- **WHAT TO WORK ON**
Your reply should consist only of the lines from the one with "Cost, Snowflake: none -> 20" through the end of the entries, transcribed exactly. Pictures stay out.

[Items listed in a dataset]
================
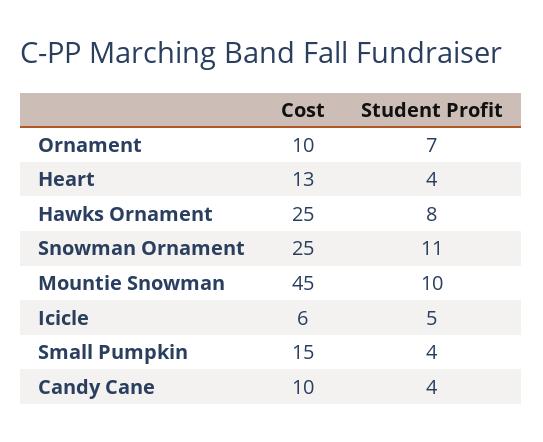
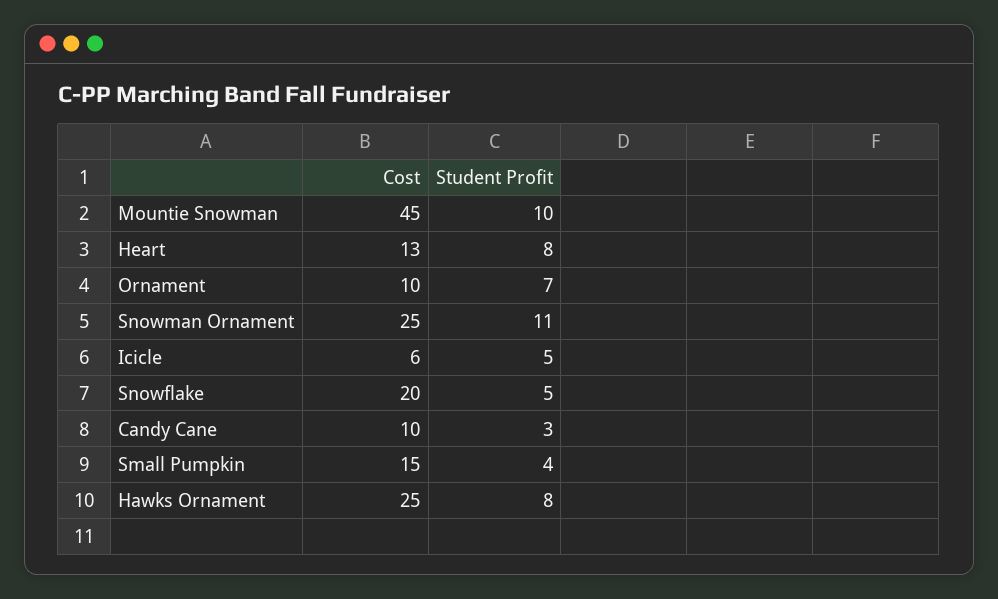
Student Profit, Heart: 4 -> 8
Student Profit, Candy Cane: 4 -> 3
Cost, Snowflake: none -> 20
Student Profit, Snowflake: none -> 5

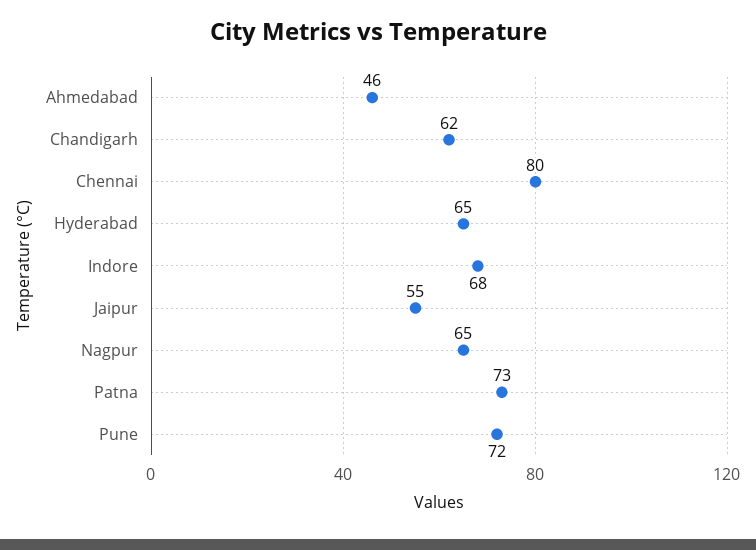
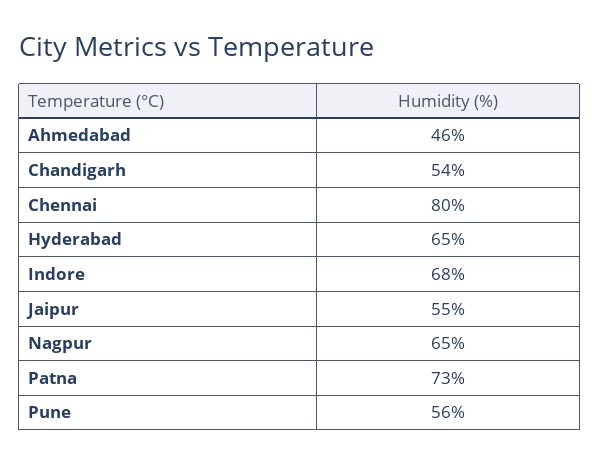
Chandigarh: 62 -> 54
Pune: 72 -> 56

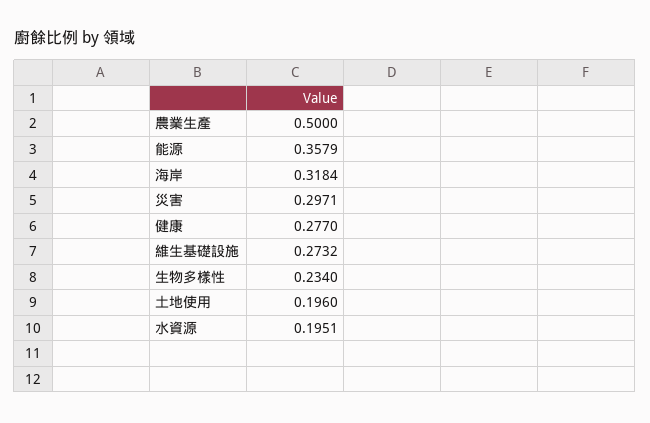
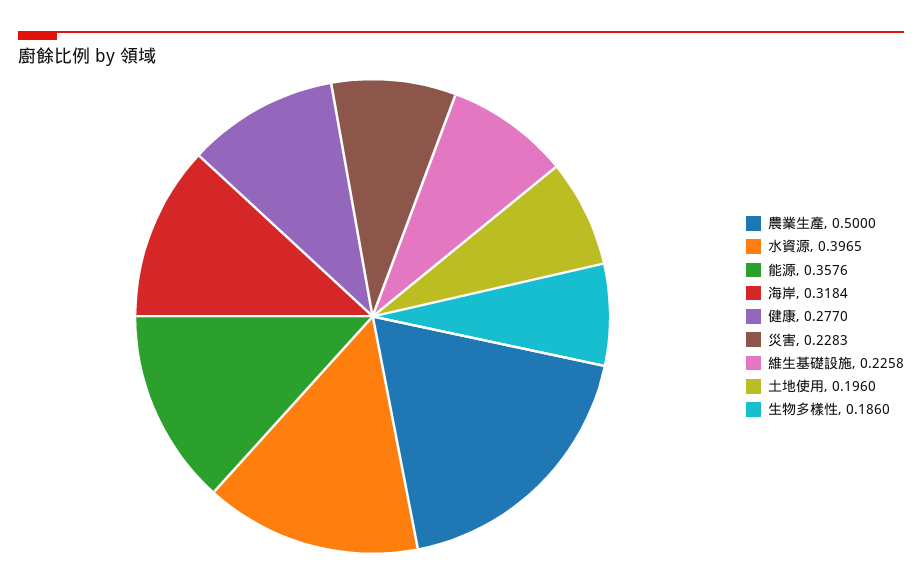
能源: 0.3579 -> 0.3576
災害: 0.2971 -> 0.2283
維生基礎設施: 0.2732 -> 0.2258
生物多樣性: 0.234 -> 0.186
水資源: 0.1951 -> 0.3965

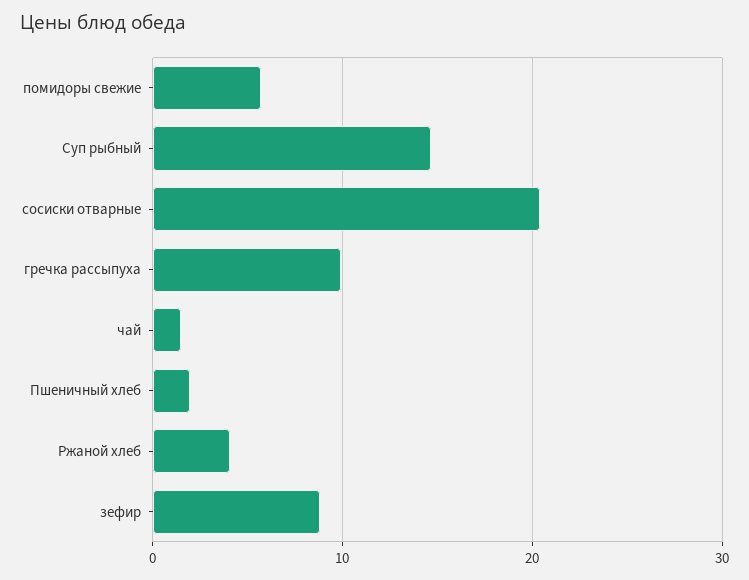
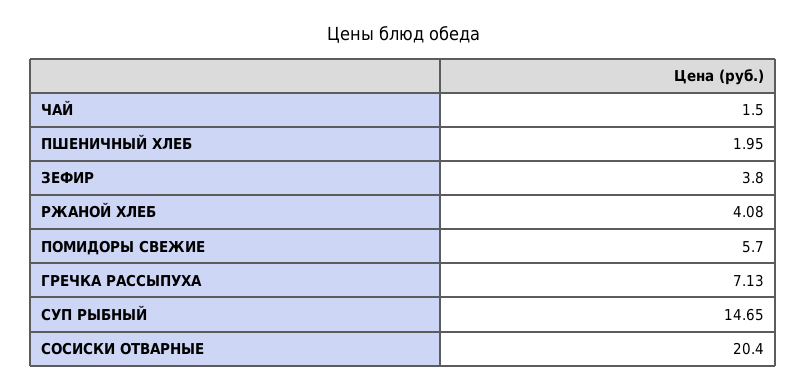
гречка рассыпуха: 10 -> 7.13
зефир: 9 -> 3.8

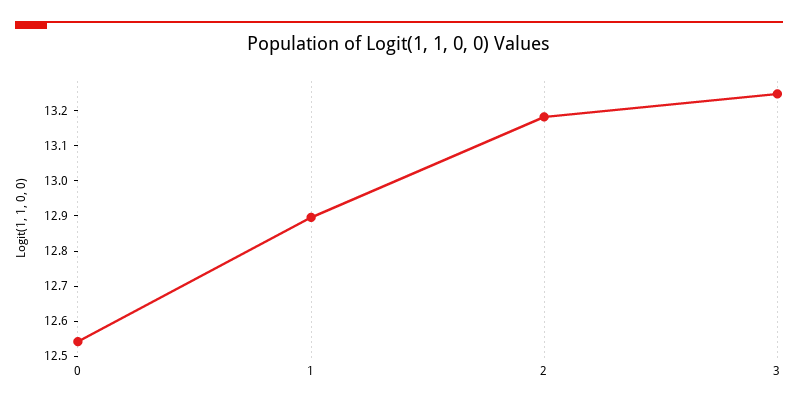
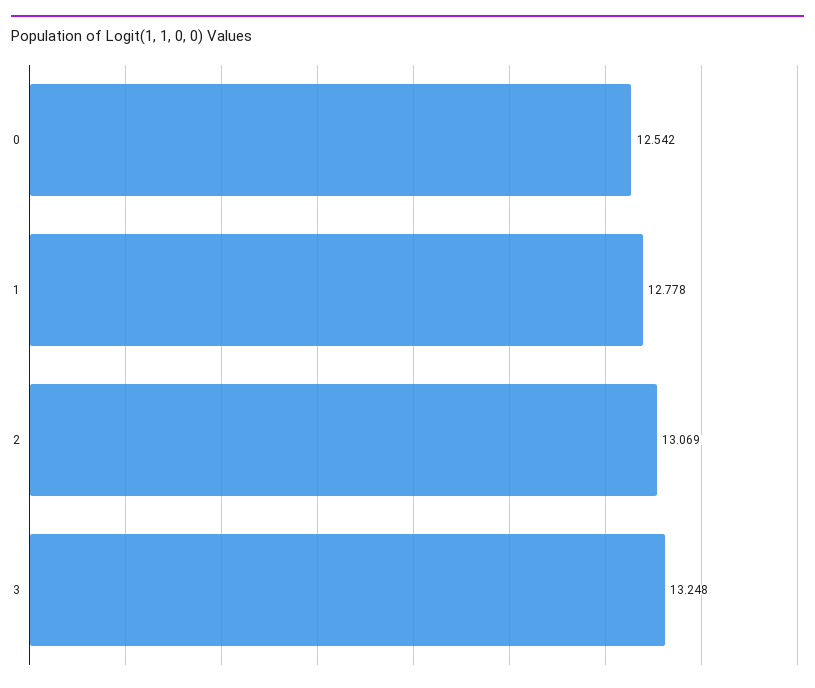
1: 12.9 -> 12.778
2: 13.175 -> 13.069

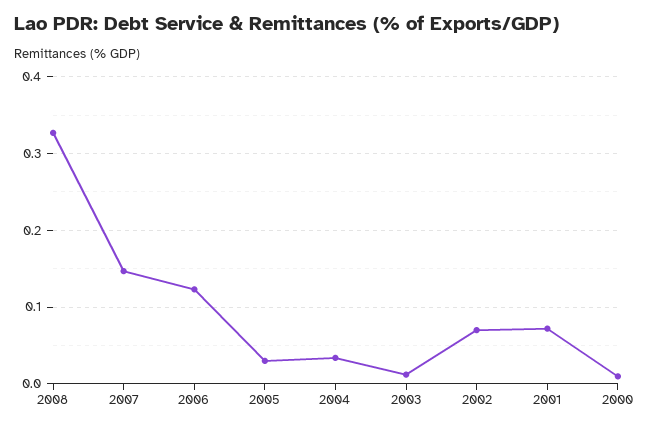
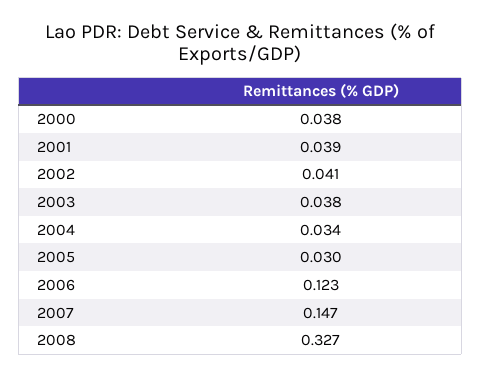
2003: 0.01 -> 0.038
2002: 0.07 -> 0.041
2001: 0.07 -> 0.039
2000: 0.01 -> 0.038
================
- **RESULT FOR THIS EXERCISE**
Cost, Snowflake: none -> 20
Student Profit, Snowflake: none -> 5

Chandigarh: 62 -> 54
Pune: 72 -> 56

能源: 0.3579 -> 0.3576
災害: 0.2971 -> 0.2283
維生基礎設施: 0.2732 -> 0.2258
生物多樣性: 0.234 -> 0.186
水資源: 0.1951 -> 0.3965

гречка рассыпуха: 10 -> 7.13
зефир: 9 -> 3.8

1: 12.9 -> 12.778
2: 13.175 -> 13.069

2003: 0.01 -> 0.038
2002: 0.07 -> 0.041
2001: 0.07 -> 0.039
2000: 0.01 -> 0.038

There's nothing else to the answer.